Unilateral, focal cerebrocortical lesion (FCL) and associated spreading depression (SD) increase immediate-early gene (IEG) expression throughout the ipsilateral hemisphere. Noradrenergic transmission is involved in the regulation of basal- and stimulation-induced expression of IEGs in cerebral cortex; and is modulated by both injury and SD. The present study further investigated the association between the noradrenergic system and cortical adaptive responses, by examining basal and FCL(SD)-induced cortical IEG expression following acute treatment with alpha(1)-, alpha(2)- and beta(1/2)-adrenoceptor (AR) agonists or antagonists. Activation of alpha(1)-ARs by NVI-085, or beta-ARs by salbutamol, increased cortical NGFI-A, c-jun and c-fos mRNA levels, whereas inhibition of alpha(1)-ARs by prazosin, or beta-ARs by propranolol, had no marked effect.

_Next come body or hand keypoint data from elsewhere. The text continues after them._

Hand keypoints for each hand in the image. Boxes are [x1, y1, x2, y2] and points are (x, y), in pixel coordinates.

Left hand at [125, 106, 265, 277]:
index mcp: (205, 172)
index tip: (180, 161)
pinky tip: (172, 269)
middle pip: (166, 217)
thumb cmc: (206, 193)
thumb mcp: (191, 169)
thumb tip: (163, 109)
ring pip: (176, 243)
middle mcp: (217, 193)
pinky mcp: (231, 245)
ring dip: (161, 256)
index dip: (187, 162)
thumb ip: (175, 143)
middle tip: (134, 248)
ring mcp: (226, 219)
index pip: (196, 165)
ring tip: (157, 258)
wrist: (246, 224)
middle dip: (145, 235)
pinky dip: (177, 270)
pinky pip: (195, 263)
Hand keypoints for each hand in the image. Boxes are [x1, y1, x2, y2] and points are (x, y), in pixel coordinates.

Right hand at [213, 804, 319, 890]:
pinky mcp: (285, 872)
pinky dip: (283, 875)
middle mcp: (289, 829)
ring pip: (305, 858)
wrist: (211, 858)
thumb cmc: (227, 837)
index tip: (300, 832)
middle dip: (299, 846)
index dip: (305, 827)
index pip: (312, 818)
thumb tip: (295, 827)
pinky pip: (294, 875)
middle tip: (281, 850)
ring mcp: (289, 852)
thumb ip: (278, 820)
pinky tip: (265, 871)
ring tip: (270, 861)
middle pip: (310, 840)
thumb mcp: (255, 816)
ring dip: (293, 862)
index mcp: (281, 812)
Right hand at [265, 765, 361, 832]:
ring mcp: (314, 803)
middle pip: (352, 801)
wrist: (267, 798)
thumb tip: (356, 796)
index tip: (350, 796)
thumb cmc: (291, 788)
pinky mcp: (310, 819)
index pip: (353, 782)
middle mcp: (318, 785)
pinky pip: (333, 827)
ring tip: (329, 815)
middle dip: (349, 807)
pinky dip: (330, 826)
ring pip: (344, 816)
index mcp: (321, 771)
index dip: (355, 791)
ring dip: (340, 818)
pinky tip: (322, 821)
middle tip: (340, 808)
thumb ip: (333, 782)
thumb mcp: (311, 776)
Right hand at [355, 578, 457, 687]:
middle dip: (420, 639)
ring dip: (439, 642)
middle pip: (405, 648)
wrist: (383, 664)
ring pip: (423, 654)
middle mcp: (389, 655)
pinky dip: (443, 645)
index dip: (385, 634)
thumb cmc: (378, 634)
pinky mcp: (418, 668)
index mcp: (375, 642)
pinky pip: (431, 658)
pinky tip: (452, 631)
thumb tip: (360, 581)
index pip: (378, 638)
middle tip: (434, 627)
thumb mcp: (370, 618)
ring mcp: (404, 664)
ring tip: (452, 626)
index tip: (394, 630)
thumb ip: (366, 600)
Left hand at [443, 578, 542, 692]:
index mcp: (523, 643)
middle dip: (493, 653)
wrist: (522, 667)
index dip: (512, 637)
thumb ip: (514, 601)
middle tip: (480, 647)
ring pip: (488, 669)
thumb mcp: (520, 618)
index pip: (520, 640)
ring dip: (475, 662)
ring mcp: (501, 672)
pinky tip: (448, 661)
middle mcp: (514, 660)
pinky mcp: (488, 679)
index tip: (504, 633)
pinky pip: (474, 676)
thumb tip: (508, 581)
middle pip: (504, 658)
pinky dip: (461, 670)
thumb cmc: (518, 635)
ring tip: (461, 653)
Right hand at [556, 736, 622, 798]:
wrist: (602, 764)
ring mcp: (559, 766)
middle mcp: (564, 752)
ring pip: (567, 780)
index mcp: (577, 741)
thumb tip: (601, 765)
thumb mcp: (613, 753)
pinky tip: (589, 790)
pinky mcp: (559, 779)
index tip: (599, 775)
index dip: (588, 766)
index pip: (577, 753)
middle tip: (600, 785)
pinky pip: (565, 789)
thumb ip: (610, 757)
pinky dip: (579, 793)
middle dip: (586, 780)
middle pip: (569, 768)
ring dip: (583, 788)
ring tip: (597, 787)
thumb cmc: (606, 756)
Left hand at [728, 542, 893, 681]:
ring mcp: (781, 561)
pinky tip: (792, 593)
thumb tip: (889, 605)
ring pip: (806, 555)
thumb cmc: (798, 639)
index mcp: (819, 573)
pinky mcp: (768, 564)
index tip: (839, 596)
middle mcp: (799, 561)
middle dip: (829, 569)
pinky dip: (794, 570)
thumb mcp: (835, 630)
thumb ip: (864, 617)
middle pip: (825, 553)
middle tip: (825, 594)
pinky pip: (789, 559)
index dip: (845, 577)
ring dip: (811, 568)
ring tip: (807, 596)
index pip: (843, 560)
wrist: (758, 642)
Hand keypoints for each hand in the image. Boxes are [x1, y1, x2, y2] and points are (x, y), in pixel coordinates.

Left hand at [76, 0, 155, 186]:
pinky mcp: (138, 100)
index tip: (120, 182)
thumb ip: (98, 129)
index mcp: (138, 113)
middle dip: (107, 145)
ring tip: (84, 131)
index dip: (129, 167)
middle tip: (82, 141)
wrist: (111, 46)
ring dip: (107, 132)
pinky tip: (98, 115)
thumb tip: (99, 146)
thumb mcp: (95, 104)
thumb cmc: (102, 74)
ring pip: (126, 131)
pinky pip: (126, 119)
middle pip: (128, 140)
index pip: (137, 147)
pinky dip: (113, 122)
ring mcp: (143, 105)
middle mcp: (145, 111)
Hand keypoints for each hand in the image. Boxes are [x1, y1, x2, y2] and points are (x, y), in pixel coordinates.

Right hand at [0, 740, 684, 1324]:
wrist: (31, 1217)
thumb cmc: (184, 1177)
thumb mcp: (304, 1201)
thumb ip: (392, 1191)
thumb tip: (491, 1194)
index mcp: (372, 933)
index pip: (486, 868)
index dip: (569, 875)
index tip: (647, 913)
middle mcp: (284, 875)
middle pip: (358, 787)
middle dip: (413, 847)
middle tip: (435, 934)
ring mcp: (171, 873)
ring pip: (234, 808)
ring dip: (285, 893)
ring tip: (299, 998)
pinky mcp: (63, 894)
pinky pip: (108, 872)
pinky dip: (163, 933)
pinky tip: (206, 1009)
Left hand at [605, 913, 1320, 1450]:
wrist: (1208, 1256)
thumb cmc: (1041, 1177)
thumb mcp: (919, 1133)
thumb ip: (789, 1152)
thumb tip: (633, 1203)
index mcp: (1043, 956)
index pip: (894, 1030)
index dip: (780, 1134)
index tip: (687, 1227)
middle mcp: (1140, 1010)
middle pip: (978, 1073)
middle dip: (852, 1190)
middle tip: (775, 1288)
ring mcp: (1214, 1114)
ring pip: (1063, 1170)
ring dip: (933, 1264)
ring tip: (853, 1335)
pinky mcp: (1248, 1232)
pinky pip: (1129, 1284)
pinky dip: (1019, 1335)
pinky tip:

The alpha(2)-AR agonists, clonidine and UK14304 also had no effect on basal IEG levels, while blockade of alpha(2)-ARs by methoxyidazoxan significantly increased NGFI-A and c-fos expression, but decreased c-jun mRNA levels. This latter effect confirms the complex and differential nature of IEG regulation in brain. In FCL(SD) rats, all AR agonists generally produced a supra-additive (synergistic) effect on expression of the examined IEGs, compared with drug-treatment or FCL alone. Prazosin reduced FCL(SD)-induced elevations of c-jun and c-fos, but not NGFI-A, mRNA. Methoxyidazoxan enhanced NGFI-A and c-fos mRNA expression after FCL(SD), but reduced c-jun. Propranolol enhanced all lesion-induced IEG levels. These results confirm that alpha(1)- and beta-ARs normally mediate a stimulatory, and alpha(2)-ARs a net inhibitory, influence on cortical cell activity (reflected by NGFI-A, c-fos expression); and demonstrate that alterations in noradrenergic tone modulate the level of cellular activation during and after SD, which is primarily elicited by K(+)/glutamate via NMDA receptors and Ca(2+)-associated mechanisms. In turn, noradrenergic transmission and interactions with excitatory systems are likely to be important in responses to brain injury, including regulation of IEGs and their downstream target genes.